Let’s say you do qualify for a no-down-payment loan and/or get others to pick up the closing costs. Is avoiding putting money down a good idea?

Pros:

  • Preserve your savings: You can avoid depleting your reserves and keep more cash on hand. “Making no down payment [also] means the bank takes all of the monetary risk and the buyer takes little of the risk. By saving most of your money as cash instead of making a large down payment, you retain your cash in your possession in case anything breaks or goes wrong” in the house, says Mathew Pezon, owner of Pezon Properties, an Easton, Penn.-based cash-for-homes buyer.
  • Buy sooner: “There are housing markets that are still appreciating in price. Purchasing a house sooner due to a no-down-payment mortgage allows the buyer to participate in all of the upside of appreciation and paydown of principal, with no money out of pocket,” Pezon says.
  • Better terms: In some cases, the government-backed mortgages may offer more competitive or generous terms a conventional home loan.

Cons:

  • Extra fees: You’ll pay a funding fee between 1.4 percent and 3.6 percent to secure a VA loan, depending on whether you put any money down and if it’s your first use. USDA loans carry an upfront guarantee fee of 1 percent of the total loan amount, followed by an annual fee of 0.35 percent (both rates are for this fiscal year). Lender-paid-cost loans often have extra or higher administrative fees too.
  • Little equity: No down payment, no direct ownership — and without ownership, you have no equity in the home. Starting from zero or near-zero, it’ll take longer to build it up. Plus, you risk becoming underwater on your loan if there’s a downturn in the real estate market and your home loses value. “If the property value declines, the borrower may end up owing more than the house is worth,” says Boyd.
  • Private mortgage insurance: You may be responsible for private mortgage insurance (PMI) if you choose a non-government-backed zero-down- payment mortgage. This insurance protects the lender in case you default on your loan, but it can add hundreds of dollars to your monthly payments, Boyd adds.
  • Higher interest:  Commercial zero down payment mortgages and no-closing-cost mortgages often carry higher interest rates than traditional mortgages. Plus you’ll be borrowing a bigger amount. Overall, you’ll be paying more interest over the loan’s lifetime.

FAQs

  • Generally, you’ll need a 640 for USDA loans and a 620 for VA loans. It depends on the lender and loan program you select, as some may have overlays or more stringent credit score requirements.

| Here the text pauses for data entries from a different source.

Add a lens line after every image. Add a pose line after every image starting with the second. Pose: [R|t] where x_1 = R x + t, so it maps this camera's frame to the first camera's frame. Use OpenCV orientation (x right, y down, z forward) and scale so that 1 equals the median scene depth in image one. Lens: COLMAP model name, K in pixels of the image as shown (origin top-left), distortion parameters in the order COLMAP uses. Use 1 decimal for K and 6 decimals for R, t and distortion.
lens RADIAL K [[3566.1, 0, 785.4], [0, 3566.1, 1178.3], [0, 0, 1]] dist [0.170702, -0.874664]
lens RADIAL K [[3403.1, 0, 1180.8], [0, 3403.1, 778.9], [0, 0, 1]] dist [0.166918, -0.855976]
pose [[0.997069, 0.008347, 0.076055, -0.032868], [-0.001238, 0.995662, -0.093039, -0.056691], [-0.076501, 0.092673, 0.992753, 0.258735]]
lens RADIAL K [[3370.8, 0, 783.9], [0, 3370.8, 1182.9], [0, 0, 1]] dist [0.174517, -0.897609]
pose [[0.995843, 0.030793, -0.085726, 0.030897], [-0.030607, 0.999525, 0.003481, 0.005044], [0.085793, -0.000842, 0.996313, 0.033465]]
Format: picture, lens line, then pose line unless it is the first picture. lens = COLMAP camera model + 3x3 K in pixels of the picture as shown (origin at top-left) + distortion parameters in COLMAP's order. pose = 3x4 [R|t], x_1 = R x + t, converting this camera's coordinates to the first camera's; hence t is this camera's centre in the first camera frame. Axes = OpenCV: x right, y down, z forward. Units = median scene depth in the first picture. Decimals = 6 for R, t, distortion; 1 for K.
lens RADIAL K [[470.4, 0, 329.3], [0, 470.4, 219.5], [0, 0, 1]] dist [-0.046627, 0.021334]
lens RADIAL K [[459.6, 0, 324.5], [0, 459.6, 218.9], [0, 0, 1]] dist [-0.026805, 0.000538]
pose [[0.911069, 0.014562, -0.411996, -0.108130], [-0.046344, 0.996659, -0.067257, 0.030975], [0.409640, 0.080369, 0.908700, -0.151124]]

    Private lenders offering no down payment mortgages typically prefer borrowers with excellent credit scores (in the mid-700s).
  • If a no-down payment mortgage doesn’t seem possible for you, consider some low-down-payment alternatives. Among conventional loans, these include the Conventional 97 mortgage, Home Possible mortgage or HomeReady mortgage offered by Fannie Mae and Freddie Mac. The minimum down payment requirement is just 3 percent for these loans.

    FHA loans, backed by the Federal Housing Administration, have a slightly higher minimum down payment requirement of 3.5 percent but are far more flexible than conventional mortgages, in that your credit score can be lower than the 620 or so Fannie and Freddie require. However, you’ll have to put down 10 percent if your credit score is between 500 and 579.

    The Good Neighbor Next Door (GNND) program caters to homebuyers working in the public sector and requires a down payment of only $100.
  • Yes, there are down payment assistance loans to help make homeownership more accessible to some borrowers. There are low-interest loans payable over a few years and interest-free deferred-payment loans payable when the home is sold or refinanced.

    You may also qualify for a forgivable loan. It’s a second mortgage in which the lender waives the balance if you remain in the home and make timely payments for a set period.